## Records supplied
──────────
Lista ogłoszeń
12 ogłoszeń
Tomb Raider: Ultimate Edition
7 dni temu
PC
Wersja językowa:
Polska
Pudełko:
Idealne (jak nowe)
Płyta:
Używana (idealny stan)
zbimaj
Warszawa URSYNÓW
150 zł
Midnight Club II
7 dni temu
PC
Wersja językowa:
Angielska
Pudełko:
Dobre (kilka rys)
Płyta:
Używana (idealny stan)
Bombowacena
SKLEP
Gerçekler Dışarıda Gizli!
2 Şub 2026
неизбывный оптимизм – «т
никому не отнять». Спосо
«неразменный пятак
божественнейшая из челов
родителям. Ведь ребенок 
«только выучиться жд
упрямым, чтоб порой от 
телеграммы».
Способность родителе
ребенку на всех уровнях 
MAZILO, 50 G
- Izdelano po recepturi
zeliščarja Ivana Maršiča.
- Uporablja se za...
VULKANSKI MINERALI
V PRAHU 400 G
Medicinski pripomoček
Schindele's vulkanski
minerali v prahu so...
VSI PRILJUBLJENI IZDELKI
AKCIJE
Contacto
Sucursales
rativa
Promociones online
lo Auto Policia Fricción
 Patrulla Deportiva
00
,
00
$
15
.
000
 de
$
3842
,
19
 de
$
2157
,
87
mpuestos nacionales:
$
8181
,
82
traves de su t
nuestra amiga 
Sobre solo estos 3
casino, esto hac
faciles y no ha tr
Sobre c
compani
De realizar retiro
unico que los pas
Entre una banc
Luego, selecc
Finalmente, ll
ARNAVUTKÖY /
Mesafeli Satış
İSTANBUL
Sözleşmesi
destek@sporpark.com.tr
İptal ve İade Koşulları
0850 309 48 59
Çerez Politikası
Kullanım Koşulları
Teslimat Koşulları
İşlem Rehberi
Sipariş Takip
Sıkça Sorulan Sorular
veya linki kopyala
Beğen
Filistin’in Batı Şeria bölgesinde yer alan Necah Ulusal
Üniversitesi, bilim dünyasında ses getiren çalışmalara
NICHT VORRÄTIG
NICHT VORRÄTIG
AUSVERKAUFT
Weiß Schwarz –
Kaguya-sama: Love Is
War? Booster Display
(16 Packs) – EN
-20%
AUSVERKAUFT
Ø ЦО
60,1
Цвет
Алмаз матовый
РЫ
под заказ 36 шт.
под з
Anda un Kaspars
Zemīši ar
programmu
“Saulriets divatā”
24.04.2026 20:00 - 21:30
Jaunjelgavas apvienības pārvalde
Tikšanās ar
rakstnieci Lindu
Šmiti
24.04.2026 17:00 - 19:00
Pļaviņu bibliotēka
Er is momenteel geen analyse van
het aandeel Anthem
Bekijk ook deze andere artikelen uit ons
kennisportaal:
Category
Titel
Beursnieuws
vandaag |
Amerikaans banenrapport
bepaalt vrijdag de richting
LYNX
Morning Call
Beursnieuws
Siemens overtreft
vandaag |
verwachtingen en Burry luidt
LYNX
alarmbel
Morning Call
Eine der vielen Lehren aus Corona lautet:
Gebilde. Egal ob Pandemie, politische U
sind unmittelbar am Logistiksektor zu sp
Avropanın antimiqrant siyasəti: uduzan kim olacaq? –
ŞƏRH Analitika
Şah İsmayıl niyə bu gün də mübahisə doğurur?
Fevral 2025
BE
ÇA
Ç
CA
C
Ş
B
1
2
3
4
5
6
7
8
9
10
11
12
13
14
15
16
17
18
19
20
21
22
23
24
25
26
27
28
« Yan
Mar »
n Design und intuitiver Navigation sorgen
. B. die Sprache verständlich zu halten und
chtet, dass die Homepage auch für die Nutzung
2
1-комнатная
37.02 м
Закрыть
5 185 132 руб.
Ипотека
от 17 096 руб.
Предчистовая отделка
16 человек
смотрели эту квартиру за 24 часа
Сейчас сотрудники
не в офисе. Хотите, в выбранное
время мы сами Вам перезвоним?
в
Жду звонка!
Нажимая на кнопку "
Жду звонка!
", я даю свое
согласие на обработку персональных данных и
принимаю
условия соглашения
──────────
## Task goal
Please copy every line of the records above, keeping each line unchanged and in the same order.

## Response
Lista ogłoszeń
12 ogłoszeń
Tomb Raider: Ultimate Edition
7 dni temu
PC
Wersja językowa:
Polska
Pudełko:
Idealne (jak nowe)
Płyta:
Używana (idealny stan)
zbimaj
Warszawa URSYNÓW
150 zł
Midnight Club II
7 dni temu
PC
Wersja językowa:
Angielska
Pudełko:
Dobre (kilka rys)
Płyta:
Używana (idealny stan)
Bombowacena
SKLEP
Gerçekler Dışarıda Gizli!
2 Şub 2026
неизбывный оптимизм – «т
никому не отнять». Спосо
«неразменный пятак
божественнейшая из челов
родителям. Ведь ребенок 
«только выучиться жд
упрямым, чтоб порой от 
телеграммы».
Способность родителе
ребенку на всех уровнях 
MAZILO, 50 G
- Izdelano po recepturi
zeliščarja Ivana Maršiča.
- Uporablja se za...
VULKANSKI MINERALI
V PRAHU 400 G
Medicinski pripomoček
Schindele's vulkanski
minerali v prahu so...
VSI PRILJUBLJENI IZDELKI
AKCIJE
Contacto
Sucursales
rativa
Promociones online
lo Auto Policia Fricción
 Patrulla Deportiva
00
,
00
$
15
.
000
 de
$
3842
,
19
 de
$
2157
,
87
mpuestos nacionales:
$
8181
,
82
traves de su t
nuestra amiga 
Sobre solo estos 3
casino, esto hac
faciles y no ha tr
Sobre c
compani
De realizar retiro
unico que los pas
Entre una banc
Luego, selecc
Finalmente, ll
ARNAVUTKÖY /
Mesafeli Satış
İSTANBUL
Sözleşmesi
destek@sporpark.com.tr
İptal ve İade Koşulları
0850 309 48 59
Çerez Politikası
Kullanım Koşulları
Teslimat Koşulları
İşlem Rehberi
Sipariş Takip
Sıkça Sorulan Sorular
veya linki kopyala
Beğen
Filistin’in Batı Şeria bölgesinde yer alan Necah Ulusal
Üniversitesi, bilim dünyasında ses getiren çalışmalara
NICHT VORRÄTIG
NICHT VORRÄTIG
AUSVERKAUFT
Weiß Schwarz –
Kaguya-sama: Love Is
War? Booster Display
(16 Packs) – EN
-20%
AUSVERKAUFT
Ø ЦО
60,1
Цвет
Алмаз матовый
РЫ
под заказ 36 шт.
под з
Anda un Kaspars
Zemīši ar
programmu
“Saulriets divatā”
24.04.2026 20:00 - 21:30
Jaunjelgavas apvienības pārvalde
Tikšanās ar
rakstnieci Lindu
Šmiti
24.04.2026 17:00 - 19:00
Pļaviņu bibliotēka
Er is momenteel geen analyse van
het aandeel Anthem
Bekijk ook deze andere artikelen uit ons
kennisportaal:
Category
Titel
Beursnieuws
vandaag |
Amerikaans banenrapport
bepaalt vrijdag de richting
LYNX
Morning Call
Beursnieuws
Siemens overtreft
vandaag |
verwachtingen en Burry luidt
LYNX
alarmbel
Morning Call
Eine der vielen Lehren aus Corona lautet:
Gebilde. Egal ob Pandemie, politische U
sind unmittelbar am Logistiksektor zu sp
Avropanın antimiqrant siyasəti: uduzan kim olacaq? –
ŞƏRH Analitika
Şah İsmayıl niyə bu gün də mübahisə doğurur?
Fevral 2025
BE
ÇA
Ç
CA
C
Ş
B
1
2
3
4
5
6
7
8
9
10
11
12
13
14
15
16
17
18
19
20
21
22
23
24
25
26
27
28
« Yan
Mar »
n Design und intuitiver Navigation sorgen
. B. die Sprache verständlich zu halten und
chtet, dass die Homepage auch für die Nutzung
2
1-комнатная
37.02 м
Закрыть
5 185 132 руб.
Ипотека
от 17 096 руб.
Предчистовая отделка
16 человек
смотрели эту квартиру за 24 часа
Сейчас сотрудники
не в офисе. Хотите, в выбранное
время мы сами Вам перезвоним?
в
Жду звонка!
Нажимая на кнопку "
Жду звонка!
", я даю свое
согласие на обработку персональных данных и
принимаю
условия соглашения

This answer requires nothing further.